How to read a book (seriously)
Reading from a popular book surrounded by curious, laughing children is my idea of heaven, but my first attempt to tell the story about Zoom was like a purgatory. The children couldn’t see the pictures well because I held the book up to the camera and I don’t have a lot of children’s books at home. I tried to take photos of the pages of the books that I need to take to create slideshows, but it was awfully time consuming. After a long search, I found several free resources for online picture books. You can “check out” books online in our local library. For newer picture books, I downloaded Kindle versions from Amazon and released them via the app on my laptop. And voila! The children could see the words and illustrations as I shared my screen and read aloud. Sometimes I use the Spotlight tool – not the same thing as spotlighting a speaker – from the Annotations pull-down menu to track the words for the children reading or to draw attention to details in the illustrations. Zoom engineers should rename the Spotlight Annotation Tool to distinguish it from Spotlight View.
Let the children lead sometimes
Early in the quarantine, my Coteacher and I noticed that our students showed seemingly decoupling behaviors that we would normally slow down in the classroom during circle time. Some children stood upside down on armchairs in their living rooms. Others took their laptops under the kitchen table where they could draw or play with their toys.

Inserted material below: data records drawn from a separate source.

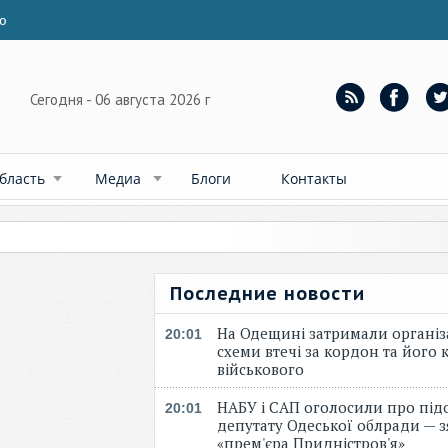
ю
Сегодня - 06 августа 2026 г
бласть
Медиа
Блоги
Контакты
Последние новости
На Одещині затримали організ
20:01
схеми втечі за кордон та його к
військового
НАБУ і САП оголосили про під
20:01
депутату Одеської облради — 
«прем'єра Придністров'я»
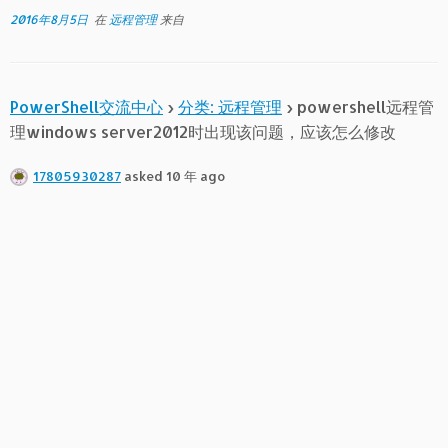
2016年8月5日
在
远程管理
来自
PowerShell交流中心
›
分类: 远程管理
›
powershell远程管
理windows server2012时出现该问题，应该怎么修改
17805930287
asked 10 年 ago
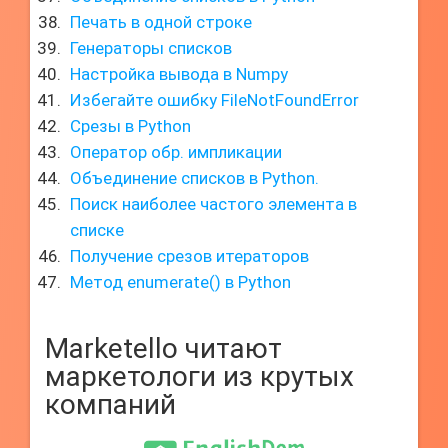
Печать в одной строке
Генераторы списков
Настройка вывода в Numpy
Избегайте ошибку FileNotFoundError
Срезы в Python
Оператор обр. импликации
Объединение списков в Python.
Поиск наиболее частого элемента в
списке
Получение срезов итераторов
Метод enumerate() в Python
Marketello читают
маркетологи из крутых
компаний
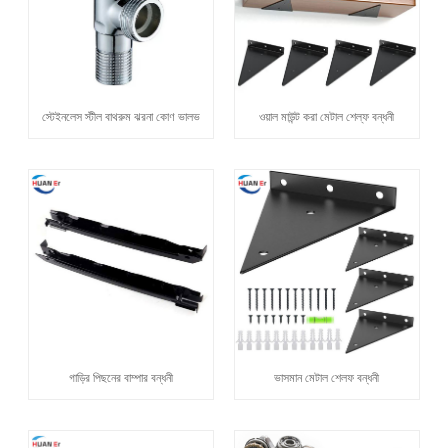
স্টেইনলেস স্টীল বাথরুম ঝরনা কোণ ভালভ
ওয়াল মাউন্ট করা মেটাল শেল্ফ বন্ধনী
গাড়ির পিছনের বাম্পার বন্ধনী
ভাসমান মেটাল শেলফ বন্ধনী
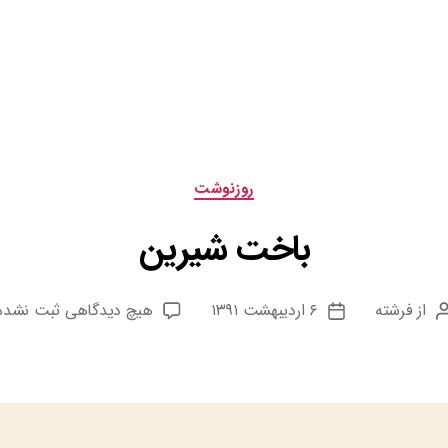
دسته‌ها
روزنوشت
باخت شیرین
برای
از
فرشته
۶ اردیبهشت ۱۳۹۱
هیچ دیدگاهی
ثبت نشده
نویسنده
تاریخ
باخت
نوشته
نوشته
شیرین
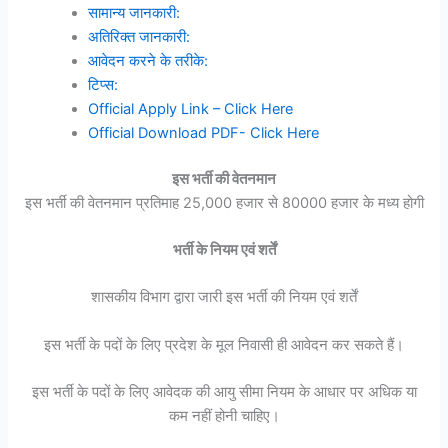
सामान्य जानकारी:
अतिरिक्त जानकारी:
आवेदन करने के तरीके:
टिप्स:
Official Apply Link – Click Here
Official Download PDF- Click Here
इस भर्ती की वेतनमान
इस भर्ती की वेतनमान प्रतिमाह 25,000 हजार से 80000 हजार के मध्य होगी
भर्ती के नियम एवं शर्तें
शासकीय विभाग द्वारा जारी इस भर्ती की नियम एवं शर्तें
इस भर्ती के पदों के लिए प्रदेश के मूल निवासी ही आवेदन कर सकते हैं।
इस भर्ती के पदों के लिए आवेदक की आयु सीमा नियम के आधार पर अधिक या
कम नहीं होनी चाहिए।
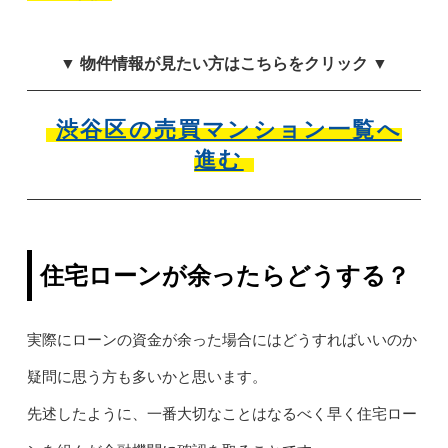
▼ 物件情報が見たい方はこちらをクリック ▼
渋谷区の売買マンション一覧へ
進む
住宅ローンが余ったらどうする？
実際にローンの資金が余った場合にはどうすればいいのか
疑問に思う方も多いかと思います。
先述したように、一番大切なことはなるべく早く住宅ロー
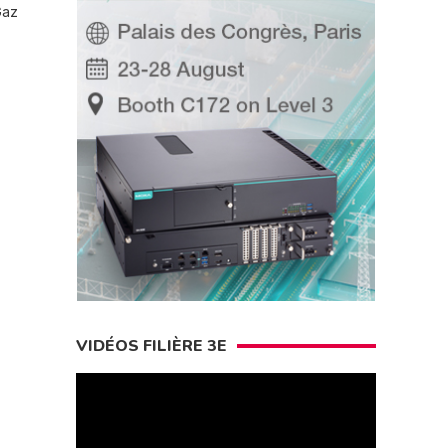
Gaz
VIDÉOS FILIÈRE 3E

Many of them built fortresses from sofa cushions and blankets and visited the virtual circle from their own personal accommodations. We have decided not to prevent this protective behavior, since children feel safe in closed rooms, away from the fast cycle of stress and boredom that we adults currently feel. And out of these literally safe spaces, they have adapted to zoom faster than most adults. They learned how to share their screens and use the chat function. A child sends me too many pumpkin emojis at the end of each circle. Even though I’ve turned off the sharing screen feature for them – too high a risk of oversharing – I can’t bring myself to turn off the chat feature because an emojis stream may be overkill, but the way one does Child’s concern, generosity, and expression express love, even if they don’t know how to spell.